ABOUT THIS TASK: Throughout the records below, find each line holding "shadow" and copy it.
--------------------------------------------------
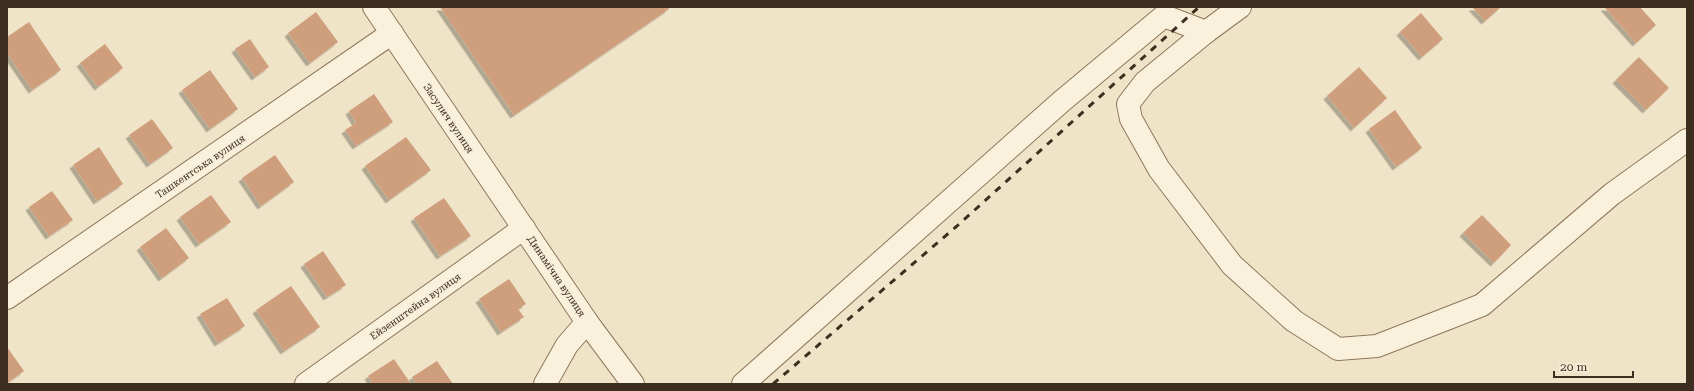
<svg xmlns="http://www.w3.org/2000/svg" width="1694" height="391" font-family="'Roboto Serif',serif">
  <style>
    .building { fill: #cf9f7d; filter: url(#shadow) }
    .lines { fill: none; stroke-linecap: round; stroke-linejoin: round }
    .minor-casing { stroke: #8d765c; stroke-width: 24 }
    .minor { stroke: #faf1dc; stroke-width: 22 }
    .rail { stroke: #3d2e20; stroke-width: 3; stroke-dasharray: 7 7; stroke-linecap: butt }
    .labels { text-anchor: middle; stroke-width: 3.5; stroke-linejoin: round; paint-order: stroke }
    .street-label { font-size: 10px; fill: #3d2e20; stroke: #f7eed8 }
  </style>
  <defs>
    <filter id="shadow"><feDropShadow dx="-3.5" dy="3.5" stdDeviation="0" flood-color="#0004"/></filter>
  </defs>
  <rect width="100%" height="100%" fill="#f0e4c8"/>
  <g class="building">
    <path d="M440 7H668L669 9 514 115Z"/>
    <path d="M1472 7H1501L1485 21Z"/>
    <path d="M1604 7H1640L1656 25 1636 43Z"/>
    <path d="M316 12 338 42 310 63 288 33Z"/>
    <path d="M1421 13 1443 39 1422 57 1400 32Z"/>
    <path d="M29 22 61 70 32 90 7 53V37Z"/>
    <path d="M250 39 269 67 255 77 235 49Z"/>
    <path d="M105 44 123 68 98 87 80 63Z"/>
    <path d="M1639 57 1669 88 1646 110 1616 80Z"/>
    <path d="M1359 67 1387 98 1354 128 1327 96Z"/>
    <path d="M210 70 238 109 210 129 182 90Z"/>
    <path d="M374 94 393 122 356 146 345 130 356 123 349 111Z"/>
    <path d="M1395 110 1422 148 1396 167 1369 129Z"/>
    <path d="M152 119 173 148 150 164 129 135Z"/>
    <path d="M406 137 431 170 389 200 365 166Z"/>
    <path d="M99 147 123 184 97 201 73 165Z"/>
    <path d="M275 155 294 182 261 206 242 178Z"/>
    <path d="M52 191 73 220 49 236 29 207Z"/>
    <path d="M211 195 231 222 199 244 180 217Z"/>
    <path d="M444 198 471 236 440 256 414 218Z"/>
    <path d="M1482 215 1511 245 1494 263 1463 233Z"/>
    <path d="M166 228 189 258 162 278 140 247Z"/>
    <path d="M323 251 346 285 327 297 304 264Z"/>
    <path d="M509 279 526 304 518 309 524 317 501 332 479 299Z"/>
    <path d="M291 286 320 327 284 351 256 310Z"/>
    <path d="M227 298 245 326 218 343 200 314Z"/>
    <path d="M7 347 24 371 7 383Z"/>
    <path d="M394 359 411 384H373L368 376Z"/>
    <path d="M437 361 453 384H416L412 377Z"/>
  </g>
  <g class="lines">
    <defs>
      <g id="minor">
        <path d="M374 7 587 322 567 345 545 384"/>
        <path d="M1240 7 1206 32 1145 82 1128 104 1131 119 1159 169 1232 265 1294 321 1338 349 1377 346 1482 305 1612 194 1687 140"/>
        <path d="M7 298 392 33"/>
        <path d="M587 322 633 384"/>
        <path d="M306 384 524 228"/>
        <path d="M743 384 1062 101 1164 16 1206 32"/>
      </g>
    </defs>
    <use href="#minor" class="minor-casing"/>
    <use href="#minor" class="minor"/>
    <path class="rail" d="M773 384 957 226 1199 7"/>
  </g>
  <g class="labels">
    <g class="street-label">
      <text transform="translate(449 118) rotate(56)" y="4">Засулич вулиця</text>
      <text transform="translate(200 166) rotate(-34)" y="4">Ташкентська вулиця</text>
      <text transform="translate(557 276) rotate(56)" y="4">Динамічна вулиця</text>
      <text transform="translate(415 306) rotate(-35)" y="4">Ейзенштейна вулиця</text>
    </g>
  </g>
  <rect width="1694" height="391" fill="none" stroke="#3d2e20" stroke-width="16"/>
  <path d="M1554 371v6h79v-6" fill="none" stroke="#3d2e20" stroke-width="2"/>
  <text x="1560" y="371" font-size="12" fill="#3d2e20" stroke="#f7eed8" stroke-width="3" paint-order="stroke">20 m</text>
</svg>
--------------------------------------------------
RESULT OF THIS EXERCISE:
    .building { fill: #cf9f7d; filter: url(#shadow) }
    <filter id="shadow"><feDropShadow dx="-3.5" dy="3.5" stdDeviation="0" flood-color="#0004"/></filter>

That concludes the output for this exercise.